• Exercise material:

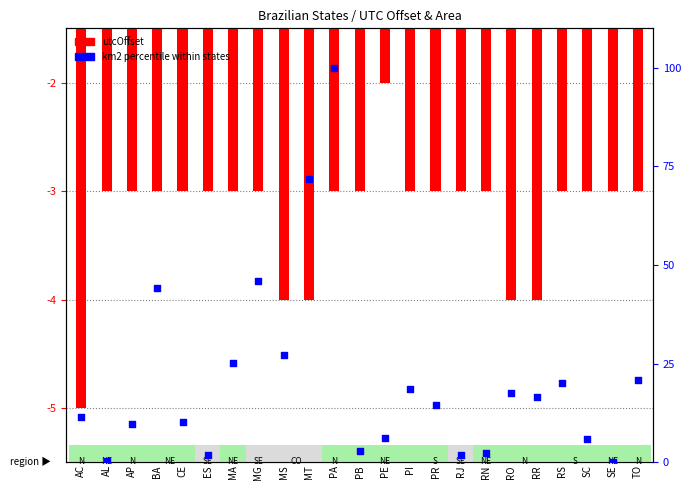

Which series has the largest total across all categories?

km2 percentile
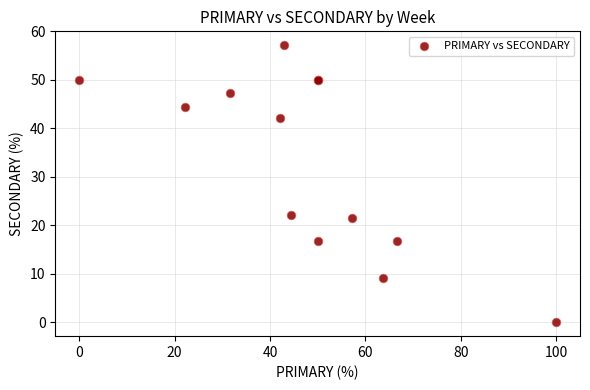

What Y value in the scatter plot is closest to 28?

22.2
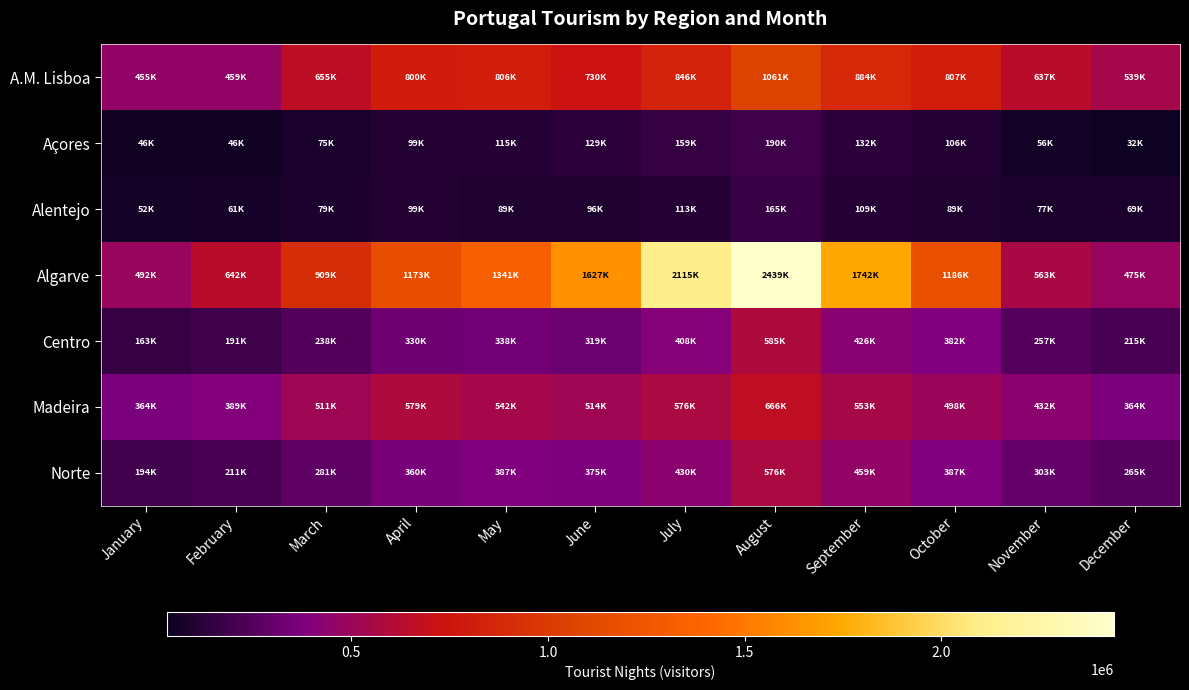

At which category does the chart reach its peak across all series?

August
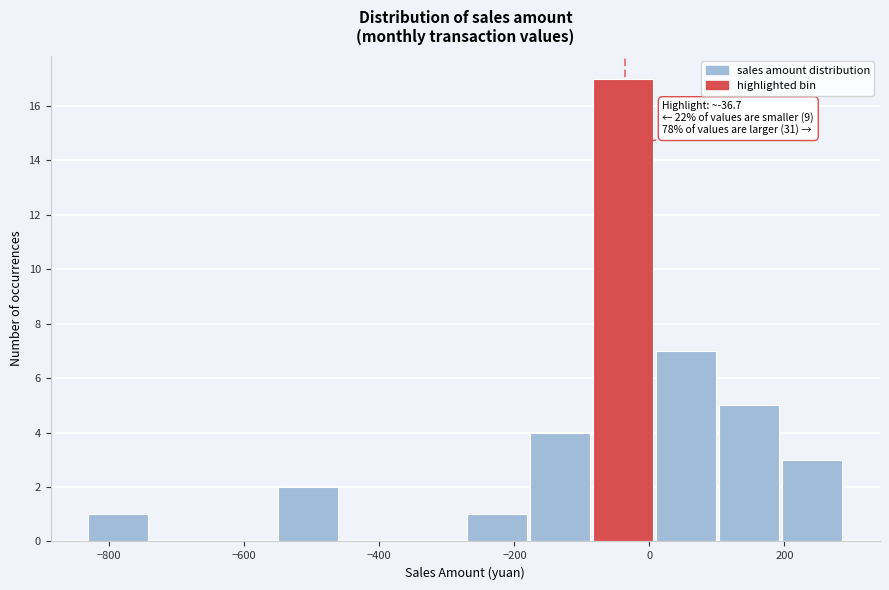

Which range on the x-axis has the tallest bar?

-80 to 20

• Task prompt:
Convert all the data above into a numbered list with one line per entry, skipping blank lines and leaving out the pictures.

• Your response:
1. Which series has the largest total across all categories?
2. km2 percentile
3. What Y value in the scatter plot is closest to 28?
4. 22.2
5. At which category does the chart reach its peak across all series?
6. August
7. Which range on the x-axis has the tallest bar?
8. -80 to 20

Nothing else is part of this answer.